PAGE EXTRACT:

-=-=-

In tonight's episode, Jimmy (Clay) gives the duo three days to find a major new star for the label or lose their jobs. To beat the pink slip, they try to recruit Coolio (played by Coolio).

Far worse than the language is the sexism that this show portrays as cool to its intended audience of adolescent boys.

For example, at a staff meeting to discuss previous firings, Jimmy asks if anyone is "smart enough" to know why he's firing people. When no one volunteers, he turns to a woman sitting on the couch and says: "Sheila, you're our lawyer. Stanford Law, right?"

"Top of my class," she says proudly.

"So, where's the coffee, Sheila?" Jimmy says to a booming laugh track, as Sheila hurries off to fetch.

And when she returns and holds out the cup to him, what does Jimmy do to even bigger laugh-track laughs? He butts his cigarette in the cup and walks away, leaving her holding the mess -- all wide-eyed and smiling at the camera.

Those familiar with Clay will recognize this action as perfectly in character with the Clay who celebrates physical abuse of women in his nightclub act.

In scheduling "Hitz" at 9 Tuesday nights, after "Moesha," the one decent teen show on the network, UPN president Lucie Salhany is feeding its biggest audience of kids right into the jaws of such misogyny, using Coolio and other music stars as bait.

The Diceman lives on UPN, and television is the poorer for it.

As for "Good News," there is nothing new or very good about it.

The sitcom features David Ramsey as the Rev. David Randolph, a young pastor under all kinds of fire as he takes over a new congregation.

It also features: a young woman in a very tight skirt who bends over a lot and waggles her behind at the camera; a heavyset older woman who hits people with her handbag and calls it

"whompin' 'em"; a choir that breaks into song every few minutes; and a hip-hop, jive-talking janitor.

These are images from the 1970s era of "Sanford & Son" that television probably should have left behind 20 years ago -- if not sooner. But, in the hands of executive producer Ed. Weinberger, who did some splendid work in the 1970s on "The Mary Tyler Moore Show," they have found a prime-time home on UPN in 1997.

-=-=-

PROVIDED DATA:
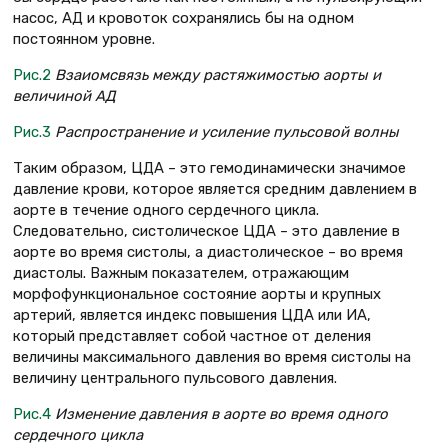
насос, АД и кровоток сохранялись бы на одном
постоянном уровне.
Рис.2
Взаиомсвязь между растяжимостью аорты и
величиной АД
Рис.3
Распространение и усиление пульсовой волны
Таким образом, ЦДА – это гемодинамически значимое
давление крови, которое является средним давлением в
аорте в течение одного сердечного цикла.
Следовательно, систолическое ЦДА – это давление в
аорте во время систолы, а диастолическое – во время
диастолы. Важным показателем, отражающим
морфофункциональное состояние аорты и крупных
артерий, является индекс повышения ЦДА или ИА,
который представляет собой частное от деления
величины максимального давления во время систолы на
величину центрального пульсового давления.
Рис.4
Изменение давления в аорте во время одного
сердечного цикла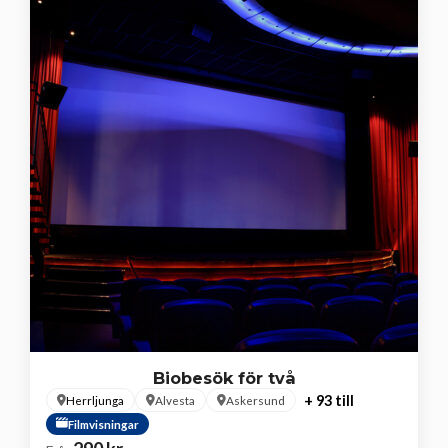
Biobesök för två
+ 93 till
Herrljunga
Alvesta
Askersund
Filmvisningar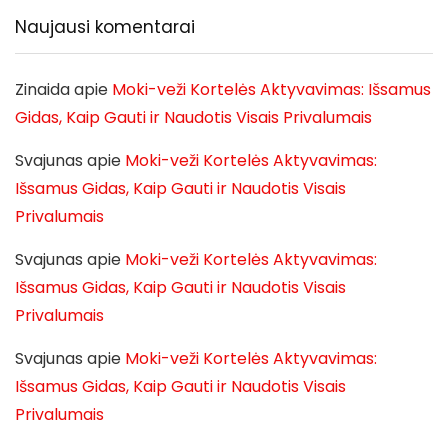
Naujausi komentarai
Zinaida
apie
Moki-veži Kortelės Aktyvavimas: Išsamus
Gidas, Kaip Gauti ir Naudotis Visais Privalumais
Svajunas
apie
Moki-veži Kortelės Aktyvavimas:
Išsamus Gidas, Kaip Gauti ir Naudotis Visais
Privalumais
Svajunas
apie
Moki-veži Kortelės Aktyvavimas:
Išsamus Gidas, Kaip Gauti ir Naudotis Visais
Privalumais
Svajunas
apie
Moki-veži Kortelės Aktyvavimas:
Išsamus Gidas, Kaip Gauti ir Naudotis Visais
Privalumais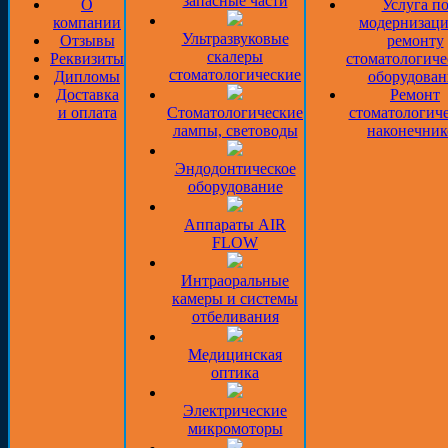
запасные части
О
Услуга п
компании
модернизаци
Ультразвуковые
Отзывы
ремонту
скалеры
Реквизиты
стоматологиче
стоматологические
Дипломы
оборудован
Доставка
Ремонт
и оплата
Стоматологические
стоматологич
лампы, световоды
наконечник
Эндодонтическое
оборудование
Аппараты AIR
FLOW
Интраоральные
камеры и системы
отбеливания
Медицинская
оптика
Электрические
микромоторы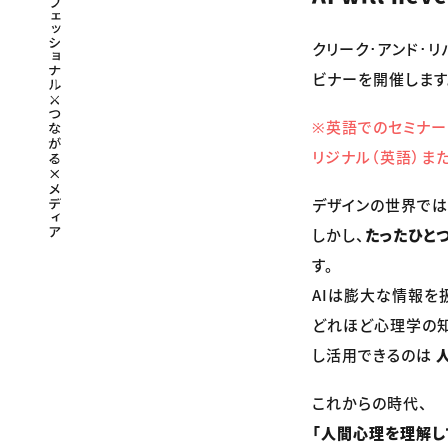
クリーク･アンド･リ
ビナーを開催します
※英語でのセミナー
リジナル（英語）ま
デザインの世界では
しかし、
たったひと
す。
AIは膨大な情報を
どれほど心理学の知
し活用できるのは
これからの時代、
「人間心理を理解し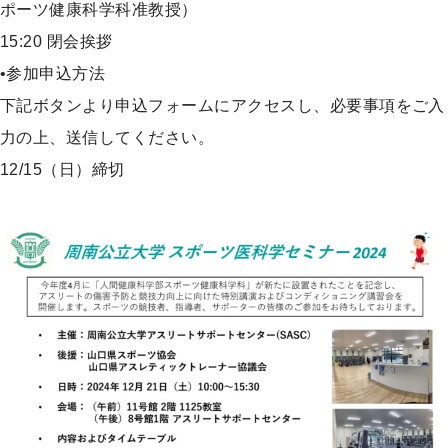
ポーツ健康科学科准教授）
15:20 閉会挨拶
•参加申込方法
下記ボタンより申込フォームにアクセスし、必要事項をご入
力の上、送信してください。
12/15（日）締切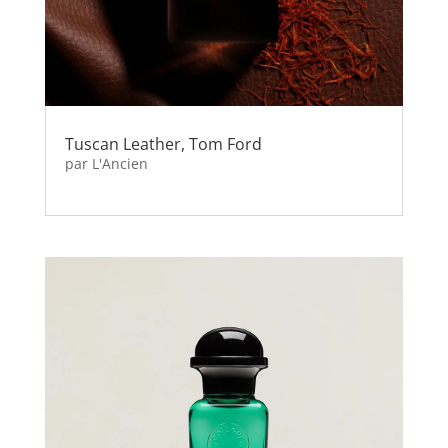
Tuscan Leather, Tom Ford
par
L'Ancien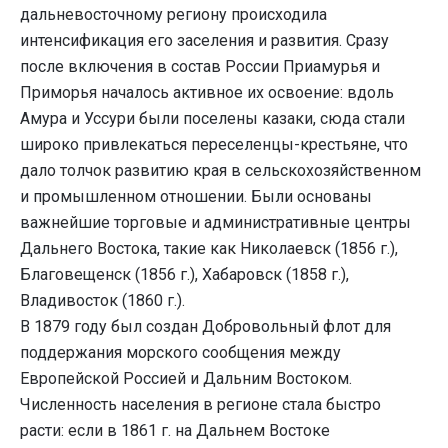
дальневосточному региону происходила
интенсификация его заселения и развития. Сразу
после включения в состав России Приамурья и
Приморья началось активное их освоение: вдоль
Амура и Уссури были поселены казаки, сюда стали
широко привлекаться переселенцы-крестьяне, что
дало толчок развитию края в сельскохозяйственном
и промышленном отношении. Были основаны
важнейшие торговые и административные центры
Дальнего Востока, такие как Николаевск (1856 г.),
Благовещенск (1856 г.), Хабаровск (1858 г.),
Владивосток (1860 г.).
В 1879 году был создан Добровольный флот для
поддержания морского сообщения между
Европейской Россией и Дальним Востоком.
Численность населения в регионе стала быстро
расти: если в 1861 г. на Дальнем Востоке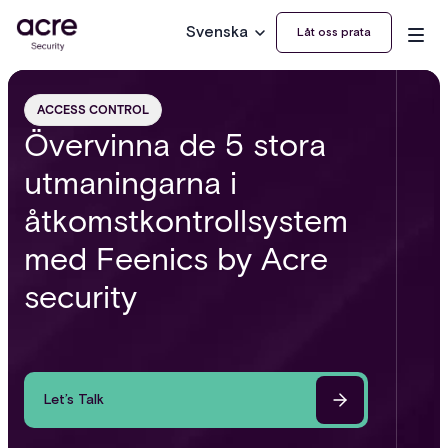
Svenska
Låt oss prata
ACCESS CONTROL
Övervinna de 5 stora
utmaningarna i
åtkomstkontrollsystem
med Feenics by Acre
security
Let’s Talk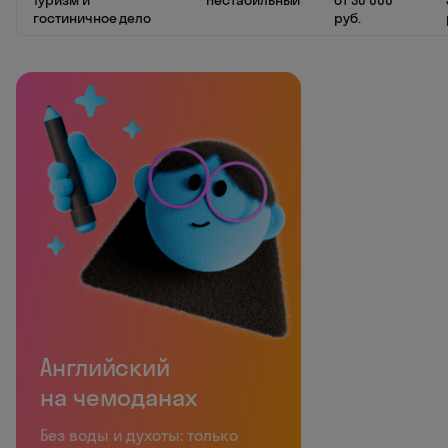
Туризм и
Нестабильный
от 30 000
гостиничное дело
руб.
Английский
на чемоданах
Без воды и духоты: только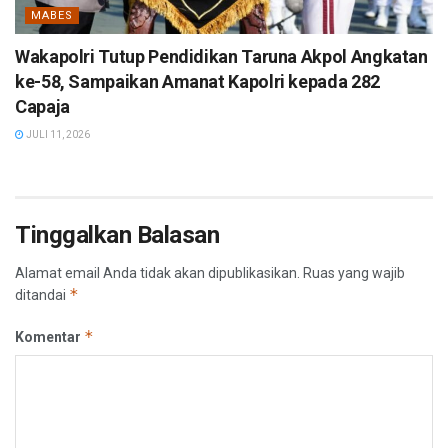
MABES
Wakapolri Tutup Pendidikan Taruna Akpol Angkatan
ke-58, Sampaikan Amanat Kapolri kepada 282
Capaja
JULI 11, 2026
Tinggalkan Balasan
Alamat email Anda tidak akan dipublikasikan.
Ruas yang wajib
*
ditandai
*
Komentar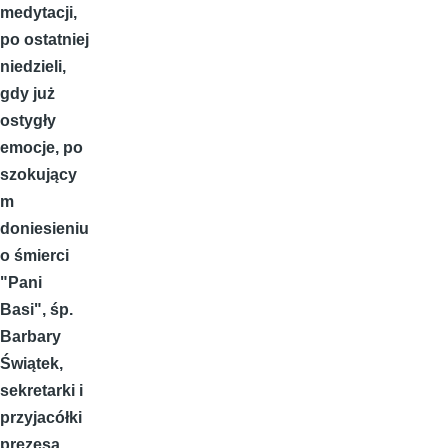
medytacji,
po ostatniej
niedzieli,
gdy już
ostygły
emocje, po
szokujący
m
doniesieniu
o śmierci
"Pani
Basi", śp.
Barbary
Świątek,
sekretarki i
przyjacółki
prezesa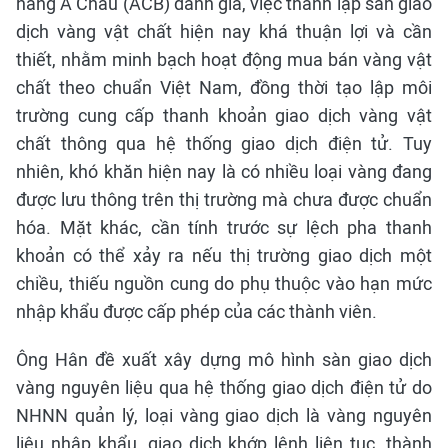
hàng Á Châu (ACB) đánh giá, việc thành lập sàn giao
dịch vàng vật chất hiện nay khá thuận lợi và cần
thiết, nhằm minh bạch hoạt động mua bán vàng vật
chất theo chuẩn Việt Nam, đồng thời tạo lập môi
trường cung cấp thanh khoản giao dịch vàng vật
chất thông qua hệ thống giao dịch điện tử. Tuy
nhiên, khó khăn hiện nay là có nhiều loại vàng đang
được lưu thông trên thị trường mà chưa được chuẩn
hóa. Mặt khác, cần tính trước sự lệch pha thanh
khoản có thể xảy ra nếu thị trường giao dịch một
chiều, thiếu nguồn cung do phụ thuộc vào hạn mức
nhập khẩu được cấp phép của các thành viên.
Ông Hân đề xuất xây dựng mô hình sàn giao dịch
vàng nguyên liệu qua hệ thống giao dịch điện tử do
NHNN quản lý, loại vàng giao dịch là vàng nguyên
liệu nhập khẩu, giao dịch khớp lệnh liên tục, thành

-=-=-

REQUIREMENT 1: List every television show title the TV review names.
REQUIREMENT 2: From the TV review, extract the passage that begins at the words "Those familiar with" and ends after "stars as bait.".

YOUR SOLUTION 1:
"Hitz"
"Moesha"
"Good News"
"Sanford & Son"
"The Mary Tyler Moore Show"

YOUR SOLUTION 2:
Those familiar with Clay will recognize this action as perfectly in character with the Clay who celebrates physical abuse of women in his nightclub act.

In scheduling "Hitz" at 9 Tuesday nights, after "Moesha," the one decent teen show on the network, UPN president Lucie Salhany is feeding its biggest audience of kids right into the jaws of such misogyny, using Coolio and other music stars as bait.